An advisor who uses Financial Engines has a problem. When a client has a portfolio of funds and you replace a single fund, it upsets the balance of the entire portfolio. Finding a replacement with the same unique mix of asset classes upsets the balance of the rest of the portfolio, and finding a top-rated fund to replace it is almost impossible. Do you wind up having to change the rest of the portfolio just to change a single fund in FE? A fund that seems in a more simplistic sense to be a replacement fund probably is not the same in all dimensions. And if you want the same overall structure and risk, you need to change other things. So, in some sense, we’re doing what you should, taking subtleties into account. As a practical matter, you can lock down all the other funds and make the substitution with something that’s not identical. There are ways to work with the system to deal with that issue and see if it’s a big enough difference to be important. A simple case is to replace a large value fund. It may actually be 60% or 80% large value and the rest in small value or small growth. With crude classifications people use, you think you made a replacement. With our system, you know it’s not the same and you can make adjustments accordingly. The right way to do it is our way. If you want to hold risk and return characteristics the same, you need to make the changes in the whole portfolio. We’re trying to take the subtleties

into account.

Ten or 12 years ago, a lot of financial advisors became convinced that using an optimizer was the answer to their dreams. But now they rely on this much less and regard it as just another tool. Many see Monte Carlo analysis the same way, as just another tool. You’ve created a platform that allows for little or no tire kicking and human judgment. Advisors are skeptical of that. What say you? You can use a lot of human judgment. You can lock in changes, and you can experiment with all kinds of alternative portfolios. This is by no means, “Get out of the way and we’ll tell you what do to.” They can change the decisions.

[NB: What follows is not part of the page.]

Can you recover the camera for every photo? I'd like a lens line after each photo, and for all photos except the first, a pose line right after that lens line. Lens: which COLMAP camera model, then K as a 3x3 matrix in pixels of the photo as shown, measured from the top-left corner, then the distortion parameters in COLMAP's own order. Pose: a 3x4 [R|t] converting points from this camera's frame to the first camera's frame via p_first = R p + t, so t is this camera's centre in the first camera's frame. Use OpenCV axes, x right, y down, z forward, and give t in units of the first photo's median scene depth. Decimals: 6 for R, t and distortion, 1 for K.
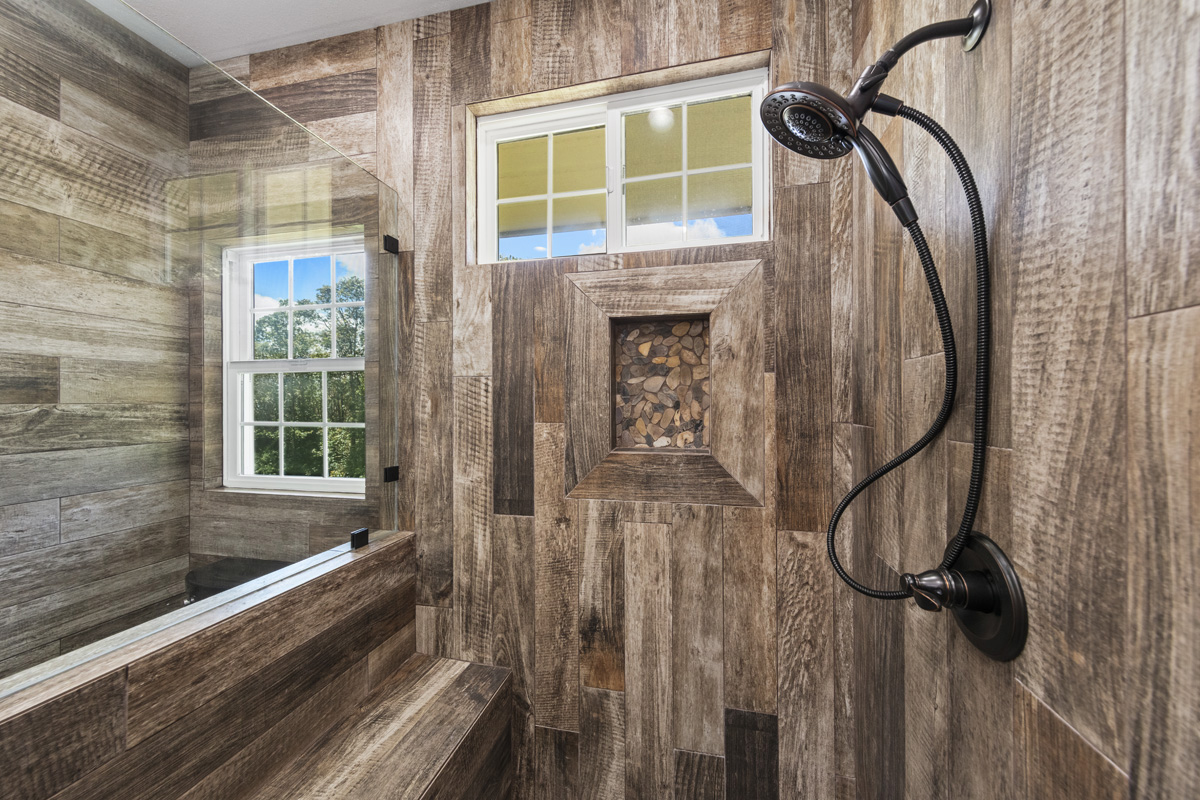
lens RADIAL K [[391.5, 0, 600.0], [0, 391.5, 400.0], [0, 0, 1]] dist [0.002075, 0.000014]
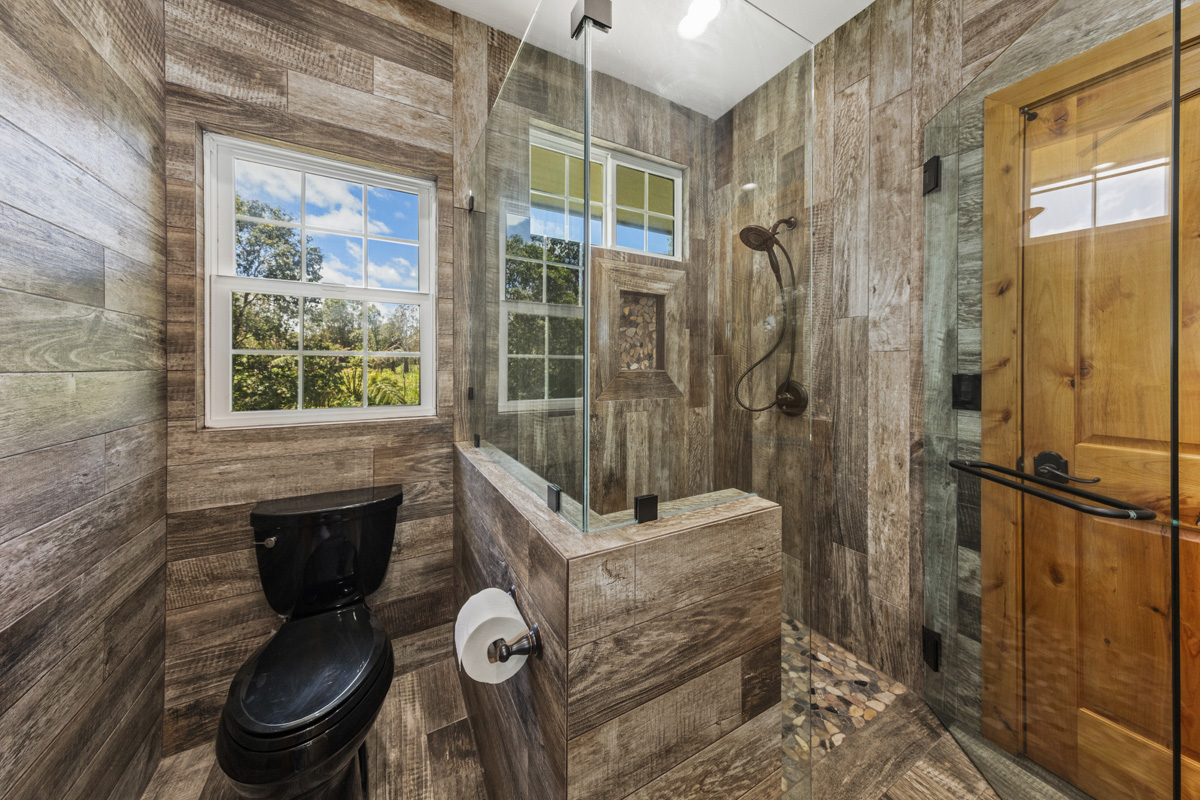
lens RADIAL K [[397.7, 0, 600.7], [0, 397.7, 365.1], [0, 0, 1]] dist [-0.000138, 0.000012]
pose [[0.747714, 0.006126, 0.663992, -1.175634], [-0.008693, 0.999962, 0.000563, 0.109466], [-0.663964, -0.006193, 0.747739, -0.205955]]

On the subject of optimizers, part of the reason people don’t use them as much is because a large number of people use them with history and then you’re finding the best thing you could have done if you knew 70 years ago what would happen. That’s not very useful. We don’t get those kind of cockamamie results out of our forecasts because they’re all constructed with the way financial markets actually work and take into account risk correlations, and recent market values, and it’s all made to be consistent. Because they are good inputs, you don’t get crazy outputs. Monte Carlo is the only feasible way if you take enough reality into account to make forecasts that take into account the range of things that can happen. I don’t know any way to make realistic forecasts in the investment arena other than using Monte Carlo simulation.